It fetches, does a integrity check, and unpack the files into the $root directory. It's actually a little more complex than one would expect a "simple package manager" to be, it has its own archiver and manifest/config file format.
The "database" is a directory $root/var/pkg with the data files
$root/var/pkg/remote: packages that can be fetched
$root/var/pkg/*: arbitrary sources (such as a cd, another hd, etc.)
$root/var/pkg/local: installed packages
A "database entry" looks like this:
Code:
name:foo
version:1.0
license:MIT
description:dummy package
rdeps{
        # runtime dependencies
        coreutils#*
}
mdeps{
        # construction dependencies
        libc#1.0
}
files{
        # path fletcher32-hash
        bin/file01 86166cc0
}
It's painful to deal with cases where you want to statically link a package, but some of its dependencies can only be linked dynamically, so you need to differ construction/static deps from runtime/dynamic ones.

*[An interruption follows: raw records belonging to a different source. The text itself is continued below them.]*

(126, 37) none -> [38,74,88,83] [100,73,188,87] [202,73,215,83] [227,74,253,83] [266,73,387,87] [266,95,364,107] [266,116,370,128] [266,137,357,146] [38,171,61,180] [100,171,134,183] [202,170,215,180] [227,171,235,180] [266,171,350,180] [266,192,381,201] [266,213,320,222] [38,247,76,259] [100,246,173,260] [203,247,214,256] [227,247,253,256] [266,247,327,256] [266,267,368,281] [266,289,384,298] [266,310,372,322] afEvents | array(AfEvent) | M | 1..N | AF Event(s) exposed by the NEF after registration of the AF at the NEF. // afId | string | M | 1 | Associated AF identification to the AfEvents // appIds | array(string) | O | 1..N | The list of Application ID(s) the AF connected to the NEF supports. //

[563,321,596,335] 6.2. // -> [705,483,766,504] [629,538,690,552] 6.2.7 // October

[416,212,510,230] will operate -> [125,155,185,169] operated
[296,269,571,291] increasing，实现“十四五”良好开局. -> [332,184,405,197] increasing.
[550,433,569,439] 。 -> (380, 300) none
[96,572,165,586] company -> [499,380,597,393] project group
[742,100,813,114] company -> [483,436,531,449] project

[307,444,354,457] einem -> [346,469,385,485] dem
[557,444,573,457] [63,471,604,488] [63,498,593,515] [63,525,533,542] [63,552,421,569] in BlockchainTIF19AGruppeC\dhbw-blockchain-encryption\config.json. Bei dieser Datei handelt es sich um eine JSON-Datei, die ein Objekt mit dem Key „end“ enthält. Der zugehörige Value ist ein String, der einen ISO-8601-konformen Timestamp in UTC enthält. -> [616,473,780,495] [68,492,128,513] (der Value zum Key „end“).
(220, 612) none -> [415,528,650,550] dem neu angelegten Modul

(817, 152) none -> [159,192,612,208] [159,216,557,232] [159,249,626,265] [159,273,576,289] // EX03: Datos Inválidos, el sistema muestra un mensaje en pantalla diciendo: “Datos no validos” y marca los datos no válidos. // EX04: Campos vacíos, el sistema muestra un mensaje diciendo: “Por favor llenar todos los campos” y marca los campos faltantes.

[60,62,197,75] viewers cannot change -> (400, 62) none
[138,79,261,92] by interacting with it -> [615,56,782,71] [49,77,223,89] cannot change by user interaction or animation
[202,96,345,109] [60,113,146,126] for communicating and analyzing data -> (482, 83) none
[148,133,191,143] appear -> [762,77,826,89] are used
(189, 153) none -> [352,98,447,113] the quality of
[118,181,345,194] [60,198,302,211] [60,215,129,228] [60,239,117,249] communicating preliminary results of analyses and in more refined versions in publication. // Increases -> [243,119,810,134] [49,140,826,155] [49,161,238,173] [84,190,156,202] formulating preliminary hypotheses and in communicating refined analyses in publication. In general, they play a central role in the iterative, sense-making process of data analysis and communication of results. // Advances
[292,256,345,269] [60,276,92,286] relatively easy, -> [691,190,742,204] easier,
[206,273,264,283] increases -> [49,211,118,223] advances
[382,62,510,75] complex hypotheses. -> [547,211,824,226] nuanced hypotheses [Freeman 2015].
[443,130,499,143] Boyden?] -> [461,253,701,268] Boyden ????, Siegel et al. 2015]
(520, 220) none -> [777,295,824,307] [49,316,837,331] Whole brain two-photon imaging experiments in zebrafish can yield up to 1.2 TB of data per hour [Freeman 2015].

It has a configuration file under /etc/venus.conf or $HOME/.config/venus.conf
See an example below using /usr/local as $root:
Code:
arch:x86_64
fetch:curl -LO
root:/usr/local
safeurl:https://myrepo.com
uncompress:lzip -dc
url:https://mymirror.com
There are two repository entries to avoid needing to trust a mirror, as the integrity values (crypto hash) and entries would be downloaded from the official repository.

It has no automatic dependency resolution to this moment, although i am considering to add a simple recursive one (similar to the one used by the ports).

About the discussion on separating the packages under /whatever/package_name, like nix/guix/janus/gobo does: It seems a good way to organize things at first, but then you fall to the problem that the entire OS expect a different organization; most of the advantages of separating the packages are lost when you try to solve this (maybe union being an exception, but then you have its own problems)